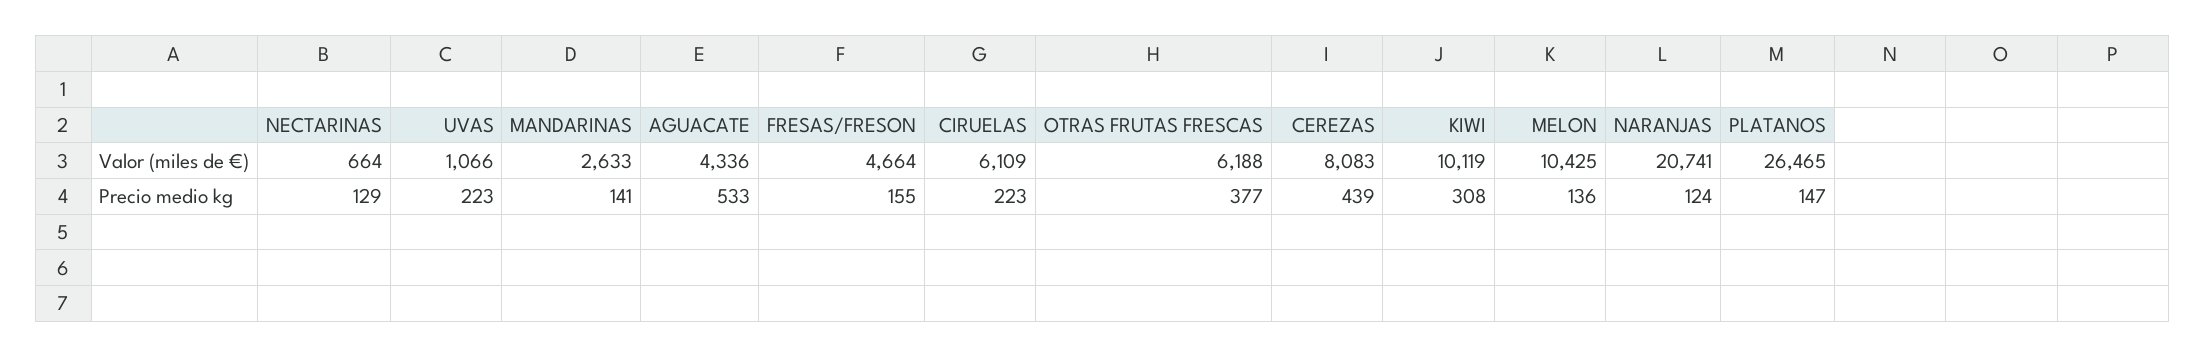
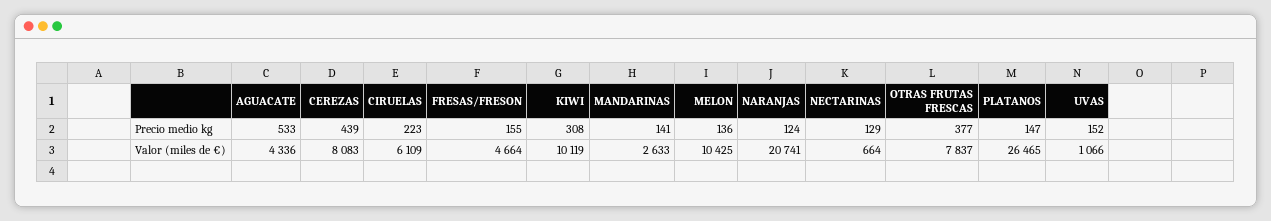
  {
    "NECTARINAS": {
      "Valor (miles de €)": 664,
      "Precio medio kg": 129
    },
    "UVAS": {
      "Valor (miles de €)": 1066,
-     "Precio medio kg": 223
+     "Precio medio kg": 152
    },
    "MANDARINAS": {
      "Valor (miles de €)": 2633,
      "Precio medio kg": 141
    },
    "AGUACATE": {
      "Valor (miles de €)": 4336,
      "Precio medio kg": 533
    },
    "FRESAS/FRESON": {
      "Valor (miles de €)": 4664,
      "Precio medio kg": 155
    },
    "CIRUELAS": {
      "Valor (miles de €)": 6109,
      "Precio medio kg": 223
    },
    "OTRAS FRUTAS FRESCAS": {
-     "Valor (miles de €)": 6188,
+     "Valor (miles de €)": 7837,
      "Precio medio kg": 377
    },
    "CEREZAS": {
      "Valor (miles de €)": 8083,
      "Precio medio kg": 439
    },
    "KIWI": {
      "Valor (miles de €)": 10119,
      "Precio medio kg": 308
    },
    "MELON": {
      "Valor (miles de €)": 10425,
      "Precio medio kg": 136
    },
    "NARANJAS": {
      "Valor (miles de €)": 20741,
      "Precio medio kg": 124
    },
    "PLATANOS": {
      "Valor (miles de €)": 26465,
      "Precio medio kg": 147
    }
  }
==============================
### [ACTIVITY]
Repeat each entry above word for word, leaving every picture out.

### [PROBLEM SOLUTION]
  {
    "NECTARINAS": {
      "Valor (miles de €)": 664,
      "Precio medio kg": 129
    },
    "UVAS": {
      "Valor (miles de €)": 1066,
-     "Precio medio kg": 223
+     "Precio medio kg": 152
    },
    "MANDARINAS": {
      "Valor (miles de €)": 2633,
      "Precio medio kg": 141
    },
    "AGUACATE": {
      "Valor (miles de €)": 4336,
      "Precio medio kg": 533
    },
    "FRESAS/FRESON": {
      "Valor (miles de €)": 4664,
      "Precio medio kg": 155
    },
    "CIRUELAS": {
      "Valor (miles de €)": 6109,
      "Precio medio kg": 223
    },
    "OTRAS FRUTAS FRESCAS": {
-     "Valor (miles de €)": 6188,
+     "Valor (miles de €)": 7837,
      "Precio medio kg": 377
    },
    "CEREZAS": {
      "Valor (miles de €)": 8083,
      "Precio medio kg": 439
    },
    "KIWI": {
      "Valor (miles de €)": 10119,
      "Precio medio kg": 308
    },
    "MELON": {
      "Valor (miles de €)": 10425,
      "Precio medio kg": 136
    },
    "NARANJAS": {
      "Valor (miles de €)": 20741,
      "Precio medio kg": 124
    },
    "PLATANOS": {
      "Valor (miles de €)": 26465,
      "Precio medio kg": 147
    }
  }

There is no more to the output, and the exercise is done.